Он лежал в постели, часто трогал толстый бинт на лице и говорил, говорил, изредка замолкая, чтобы отпить глоток почти черного чая. Жена сидела в кресле напротив и молча слушала. В окно смотрело ясное утреннее солнце.

— Ты понимаешь, — говорил Поэт, — какое это чудо — собаки?! Она меня спасла, вот что… Она, моя Псина, не случайно оказалась там — и как раз вовремя. Знаю, ты скажешь, что я фантазер, что у меня температура… Женщина согласно кивнула, а он продолжал все более возбужденно: — Но откуда в нас такая уверенность? Что мы знаем о собаках, вообще о животных?! Может, они медиумы, телепаты? Откуда эта косная убежденность, что условные рефлексы — все?.. Что все на них кончается? А если вообще есть такие формы жизни мыслящей жизни! — о которых мы не подозреваем? — Его лицо пошло красными пятнами. Жена так же молча достала из-под мышки Поэта градусник, взглянула на него, показала мужу.

— Тридцать восемь и девять? — сказал он беспечно. — Ерунда! Ты ведь знаешь, я отлично переношу температуру…

Поэт поставил стакан на стул около кушетки. Рука была неверной, и чай расплескался.

— Ч-черт! — выругался он. — Обжегся. Ну, ерунда…

— У тебя все ерунда. Между тем ты явно болен. Давай вызову врача.

— К дьяволу врачей! Я здоров как никогда. Понимаешь, я выздоровел! — Он дышал тяжело и часто. — Я понял… Или, вернее, начинаю понимать…

— Пожалуйста, выпей это.

Послушно проглотив таблетку (было видно, что он бы и таракана сейчас проглотил, только б не мешали), Поэт горячечно продолжал:

— Мы, материалисты, говорим: бессмертие — это жизнь атомов нашего разложившегося тела, воплотившаяся в другие организмы — в зверей, птиц, растения… Ну да, ну конечно — это еще и наши дела… К примеру, поэма, которую я пишу… Которую я обязательно напишу!

— Конечно, напишешь, — сказала женщина уверенно, а во взгляде ее плескалась растущая тревога. — Но не лучше ли пока заснуть?

— Ни в коем случае! Ты должна понять. А почему только атомы, а не целые молекулы? Атомы — слишком слабое утешение. Если только они, значит, личность погибает бесследно. Но ведь это несправедливо, нелепо!.. Но ведь могут сохраниться целые молекулы?
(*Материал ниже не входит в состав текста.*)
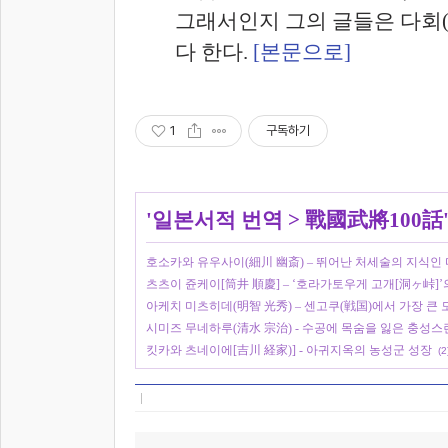
그래서인지 그의 글들은 다회(
다 한다.
[본문으로]
1
구독하기
'
일본서적 번역
>
戰國武將100話
호소카와 유우사이(細川 幽斎) – 뛰어난 처세술의 지식인
츠츠이 쥰케이[筒井 順慶] – ‘호라가토우게 고개[洞ヶ峠]
아케치 미츠히데(明智 光秀) – 센고쿠(戦国)에서 가장 큰
시미즈 무네하루(清水 宗治) - 수공에 목숨을 잃은 충성스
킷카와 츠네이에[吉川 経家)] - 아귀지옥의 농성군 성장
(2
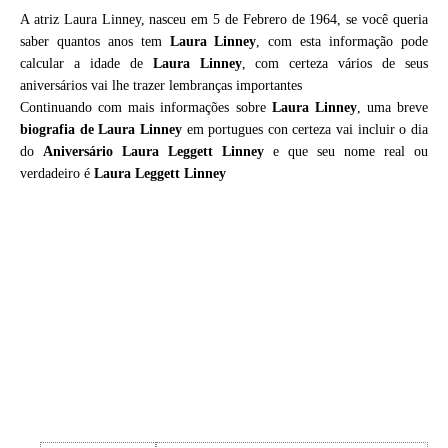
A atriz Laura Linney, nasceu em 5 de Febrero de 1964, se você queria
saber quantos anos tem
Laura Linney
, com esta informação pode
calcular a idade de
Laura Linney
, com certeza vários de seus
aniversários vai lhe trazer lembranças importantes
Continuando com mais informações sobre
Laura Linney
, uma breve
biografia de
Laura Linney
em portugues con certeza vai incluir o dia
do
Aniversário Laura Leggett Linney
e que seu nome real ou
verdadeiro é
Laura Leggett Linney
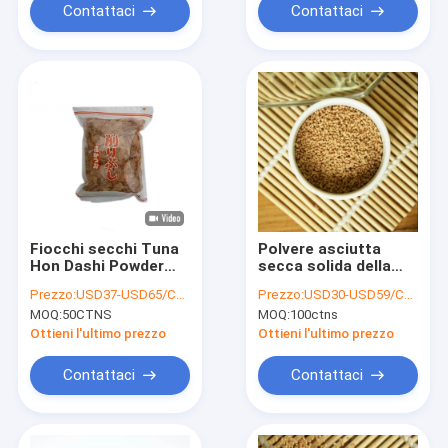
Contattaci
Contattaci
Fiocchi secchi Tuna
Polvere asciutta
Hon Dashi Powder
secca solida della
Fish Seasoning
minestra di Hon
Prezzo:
USD37-USD65/CTN
Prezzo:
USD30-USD59/CTN
500g*6bags della
Dashi Powder 500g
MOQ:
50CTNS
MOQ:
100ctns
sarda
della sarda dell'OEM
Ottieni l'ultimo prezzo
Ottieni l'ultimo prezzo
Contattaci
Contattaci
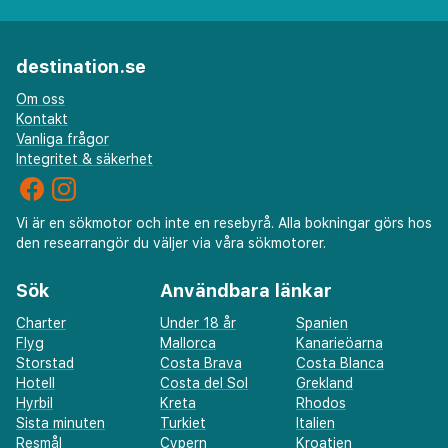
destination.se
Om oss
Kontakt
Vanliga frågor
Integritet & säkerhet
Vi är en sökmotor och inte en resebyrå. Alla bokningar görs hos
den researrangör du väljer via våra sökmotorer.
Sök
Användbara länkar
Charter
Under 18 år
Spanien
Flyg
Mallorca
Kanarieöarna
Storstad
Costa Brava
Costa Blanca
Hotell
Costa del Sol
Grekland
Hyrbil
Kreta
Rhodos
Sista minuten
Turkiet
Italien
Resmål
Cypern
Kroatien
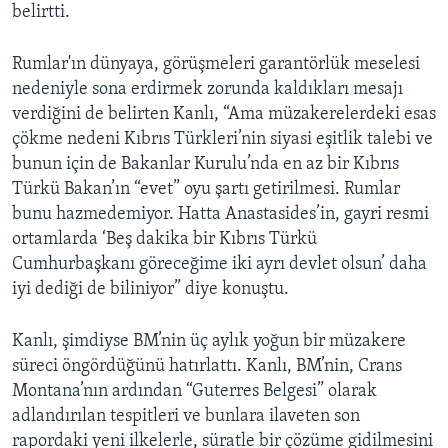
belirtti.
Rumlar'ın dünyaya, görüşmeleri garantörlük meselesi
nedeniyle sona erdirmek zorunda kaldıkları mesajı
verdiğini de belirten Kanlı, “Ama müzakerelerdeki esas
çökme nedeni Kıbrıs Türkleri’nin siyasi eşitlik talebi ve
bunun için de Bakanlar Kurulu’nda en az bir Kıbrıs
Türkü Bakan’ın “evet” oyu şartı getirilmesi. Rumlar
bunu hazmedemiyor. Hatta Anastasides’in, gayri resmi
ortamlarda ‘Beş dakika bir Kıbrıs Türkü
Cumhurbaşkanı göreceğime iki ayrı devlet olsun’ daha
iyi dediği de biliniyor” diye konuştu.
Kanlı, şimdiyse BM’nin üç aylık yoğun bir müzakere
süreci öngördüğünü hatırlattı. Kanlı, BM’nin, Crans
Montana’nın ardından “Guterres Belgesi” olarak
adlandırılan tespitleri ve bunlara ilaveten son
rapordaki yeni ilkelerle, süratle bir çözüme gidilmesini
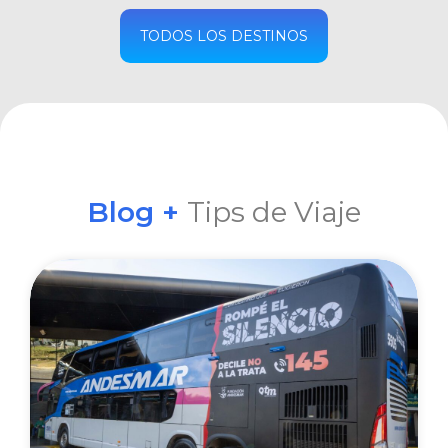
COMPRAR
TODOS LOS DESTINOS
Blog +
Tips de Viaje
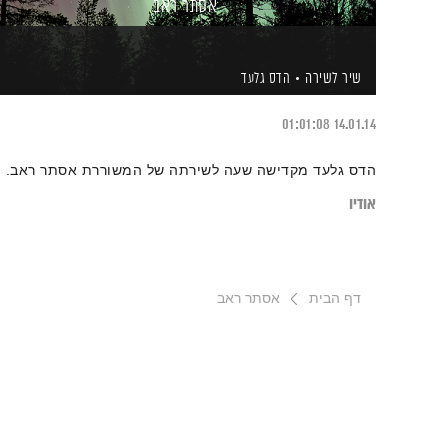
אסתר ראב
שיר לשירה
הדס גלעד
01:01:08
14.01.14
הדס גלעד מקדישה שעה לשירתה של המשוררת אסתר ראב.
אודיו
דף הבית
אסתר ראב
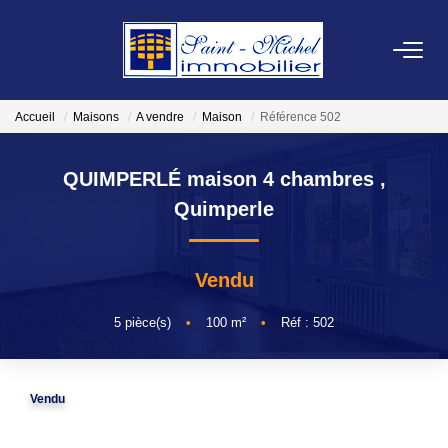
VENDRE
Accueil
Maisons
A vendre
Maison
Référence 502
LOCATIONS
QUIMPERLÉ maison 4 chambres
,
Quimperle
ESTIMATION
Vendu
GESTION
5
pièce(s)
•
100
m²
•
Réf : 502
NOTRE AGENCE
Qui Sommes-Nous?
Vendu
Nos Actualités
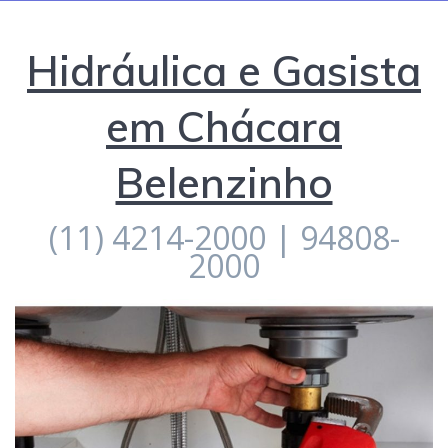
Hidráulica e Gasista
em Chácara
Belenzinho
(11) 4214-2000 | 94808-
2000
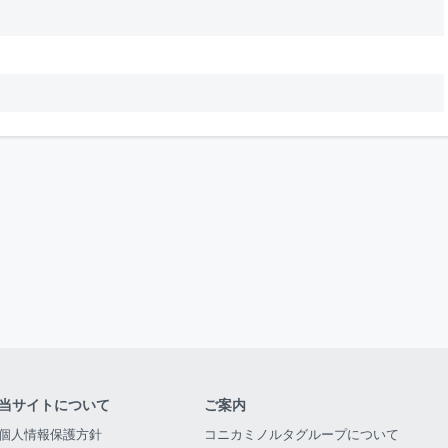
当サイトについて
ご案内
個人情報保護方針
コニカミノルタグループについて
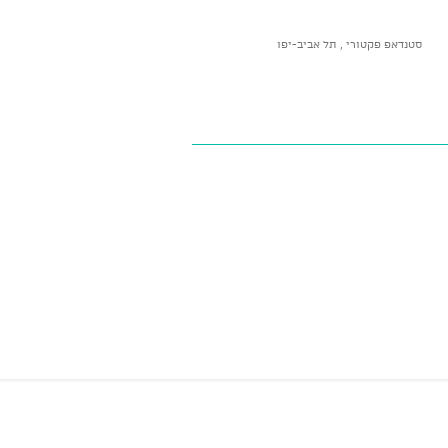
סטנדאפ פקטורי , תל אביב-יפו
В том числе и клетки — носители наследственности… Как это? «Завтрашнее — пронижется обмолвкой позавчерашней…» — продекламировал он с неожиданной силой. — …При чем тут «обмолвка»? Я хочу сказать, хочу сказать… Мы умрем, ведь все мы живем только на временной Стоянке. Но то хорошее, доброе, умное, красивое, что в нас есть, останется. Оно будет жить в других людях… Или в животных таких, как моя Псина… — У него слипались веки, снотворное действовало быстро. — Вот… И никакой… мистики… Добро и Красота… Они — бессмертны!

Глаза его закрылись. Немного выждав, жена бесшумно поднялась. Однако Поэт детским движением схватил ее за халат. Он всегда стеснялся красивых и высоких слов, а потому, сделав последнее усилие в единоборстве со сном, хвастливо, дурашливо заявил:

— Ты знаешь, кто я? Я — лучший в мире опровергальщик всех… и всяческих… фан… фан-тазий…

И заснул как убитый, и проспал до позднего вечера, и проснулся совершенно здоровым. Поэт торопливо поужинал- пообедал-позавтракал, уселся за письменный стол, и его перо едва поспевало за мыслями и образами — живыми и яркими, как никогда прежде.

На Стоянке глубоким сном спала большая черная лохматая собака. В ту ночь лаггары не смели царапаться в Стену.